* GIVEN TEXT *
|---|

The potential shock to the nation’s pocketbook is so enormous, congressional aides have dubbed it “Taxmageddon.” Some economists say it could push the fragile U.S. economy back into recession, particularly if automatic cuts to federal agencies, also set for January, are permitted to take effect.
Obama and congressional Republicans say they hope to avert the coming blow, which stands to suck roughly $500 billion out of the economy in 2013. But both sides are bracing for another epic showdown in the weeks after the November election, as Democrats prepare to use Taxmageddon to break the partisan impasse over taxes that has blocked action on an array of issues, from modernizing the nation’s infrastructure to taming the national debt.
“I see the framework of a big agreement in the lame-duck [congressional session] to finally put this divisiveness behind us,” said Rep. Richard E. Neal (D-Mass.), a senior member of the tax-writing House Ways and Means Committee. “Obama’s going to have great leverage to get something done.”
Since they took control of the House last year, congressional Republicans have needed nothing from Obama. They were the holdouts, demanding big cuts in federal spending in exchange for helping Obama keep the government open and raise the legal limit on government borrowing, known as the debt ceiling.

|---|

* STORED DATA *
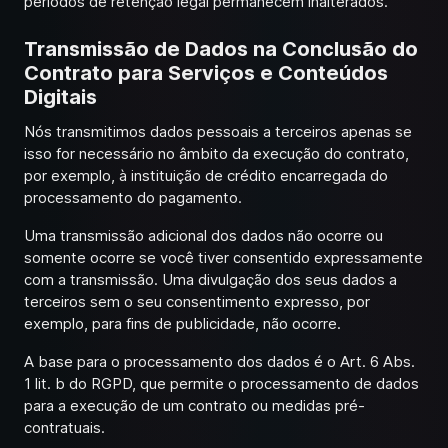
períodos de retenção legal permanecem inalterados.
Transmissão de Dados na Conclusão do
Contrato para Serviços e Conteúdos
Digitais
Nós transmitimos dados pessoais a terceiros apenas se
isso for necessário no âmbito da execução do contrato,
por exemplo, à instituição de crédito encarregada do
processamento do pagamento.
Uma transmissão adicional dos dados não ocorre ou
somente ocorre se você tiver consentido expressamente
com a transmissão. Uma divulgação dos seus dados a
terceiros sem o seu consentimento expresso, por
exemplo, para fins de publicidade, não ocorre.
A base para o processamento dos dados é o Art. 6 Abs.
1 lit. b do RGPD, que permite o processamento de dados
para a execução de um contrato ou medidas pré-
contratuais.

|---|

* EXERCISE REQUIREMENTS *
1/ According to the passage on Taxmageddon, roughly how much money does the coming blow stand to take out of the economy in 2013?
2/ Continue the passage on Taxmageddon from the point where it stops.

* TASK ANSWERS *
1/ Roughly $500 billion.

2/
But in December, deadlock will cut the other way. Republicans need Obama if they want to prevent one of the biggest tax increases in U.S. history — nearly $5 trillion over the next decade, by official estimates — and block deep cuts to the Pentagon that could be triggered as part of last summer’s debt-ceiling accord.
The tax shock is set to occur after the Nov. 6 election but before the new Congress — and potentially a new president — take office two months later. While the outcome of the contest is likely to color the tax debate, Obama will either be freshly reelected or on his way out and, therefore, free to play hardball with Congress.
White House officials say Obama will not sign another full extension of the Bush tax cuts, as he did in December 2010. Obama is demanding a partial extension that would preserve the cuts for middle-class taxpayers but permit rates to rise on household income over $250,000.